# [Data block]
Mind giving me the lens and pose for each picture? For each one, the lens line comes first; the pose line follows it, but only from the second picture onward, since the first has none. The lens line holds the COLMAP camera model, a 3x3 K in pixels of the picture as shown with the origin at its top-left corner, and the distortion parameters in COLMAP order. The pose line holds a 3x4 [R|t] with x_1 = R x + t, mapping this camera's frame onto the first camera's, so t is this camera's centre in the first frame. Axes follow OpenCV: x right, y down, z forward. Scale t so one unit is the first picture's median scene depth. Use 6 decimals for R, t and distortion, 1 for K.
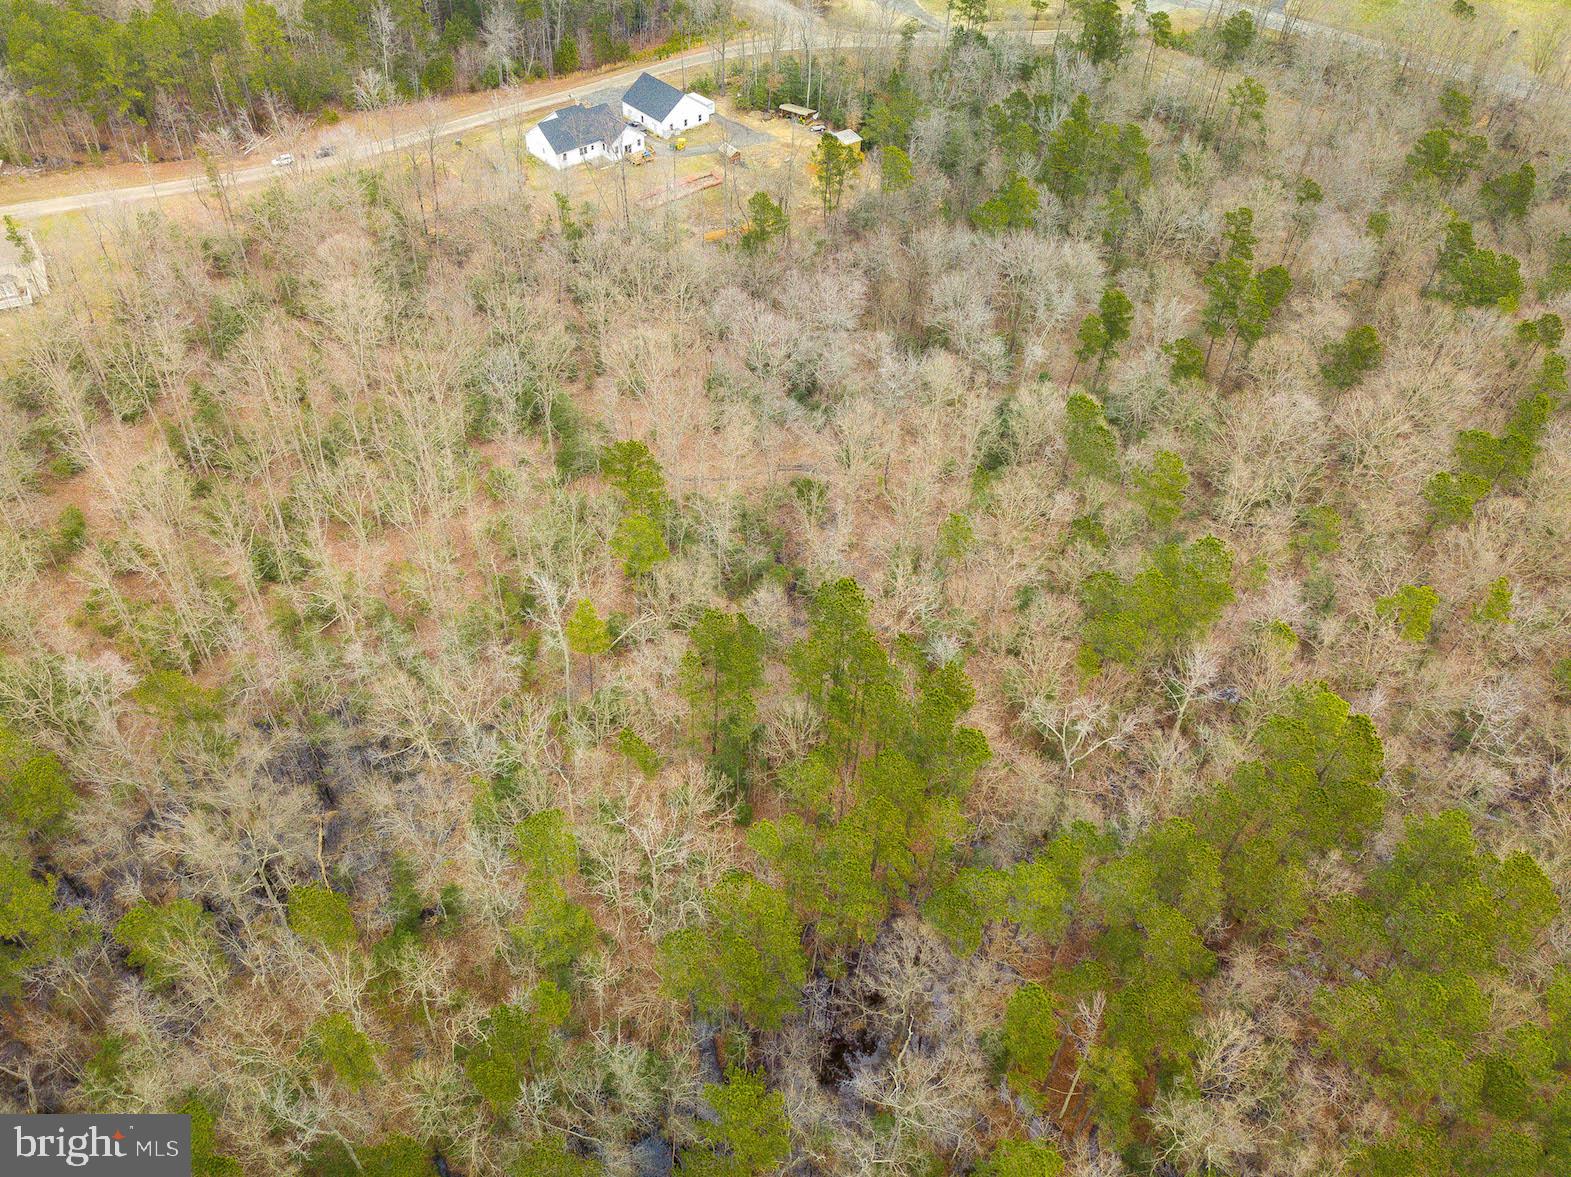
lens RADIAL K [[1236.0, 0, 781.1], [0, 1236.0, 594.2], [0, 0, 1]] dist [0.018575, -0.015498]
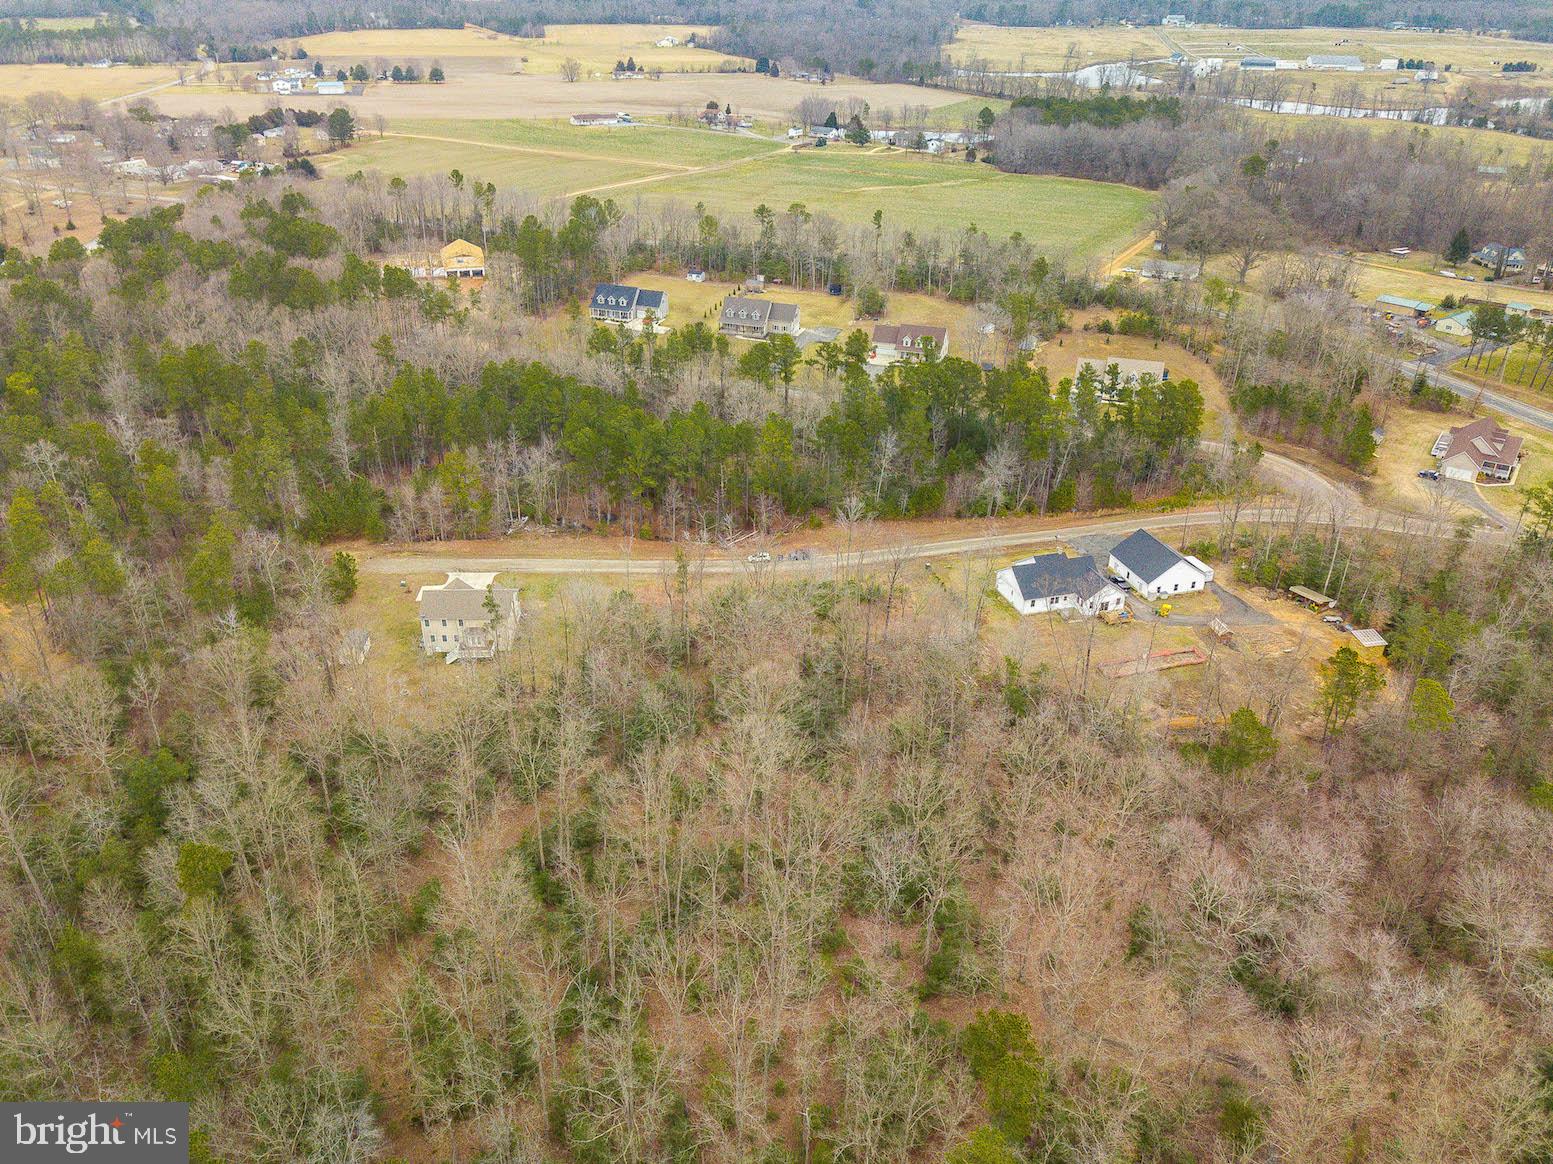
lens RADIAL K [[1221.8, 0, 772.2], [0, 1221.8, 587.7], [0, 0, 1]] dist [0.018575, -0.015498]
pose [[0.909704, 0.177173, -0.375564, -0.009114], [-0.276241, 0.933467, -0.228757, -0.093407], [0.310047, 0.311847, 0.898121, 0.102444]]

# [Work order]
In the data above, replace "lens line" with "intrinsics line" and leave everything else unchanged. Give the result without the pictures.

# [Problem solution]
Mind giving me the lens and pose for each picture? For each one, the intrinsics line comes first; the pose line follows it, but only from the second picture onward, since the first has none. The intrinsics line holds the COLMAP camera model, a 3x3 K in pixels of the picture as shown with the origin at its top-left corner, and the distortion parameters in COLMAP order. The pose line holds a 3x4 [R|t] with x_1 = R x + t, mapping this camera's frame onto the first camera's, so t is this camera's centre in the first frame. Axes follow OpenCV: x right, y down, z forward. Scale t so one unit is the first picture's median scene depth. Use 6 decimals for R, t and distortion, 1 for K.
lens RADIAL K [[1236.0, 0, 781.1], [0, 1236.0, 594.2], [0, 0, 1]] dist [0.018575, -0.015498]
lens RADIAL K [[1221.8, 0, 772.2], [0, 1221.8, 587.7], [0, 0, 1]] dist [0.018575, -0.015498]
pose [[0.909704, 0.177173, -0.375564, -0.009114], [-0.276241, 0.933467, -0.228757, -0.093407], [0.310047, 0.311847, 0.898121, 0.102444]]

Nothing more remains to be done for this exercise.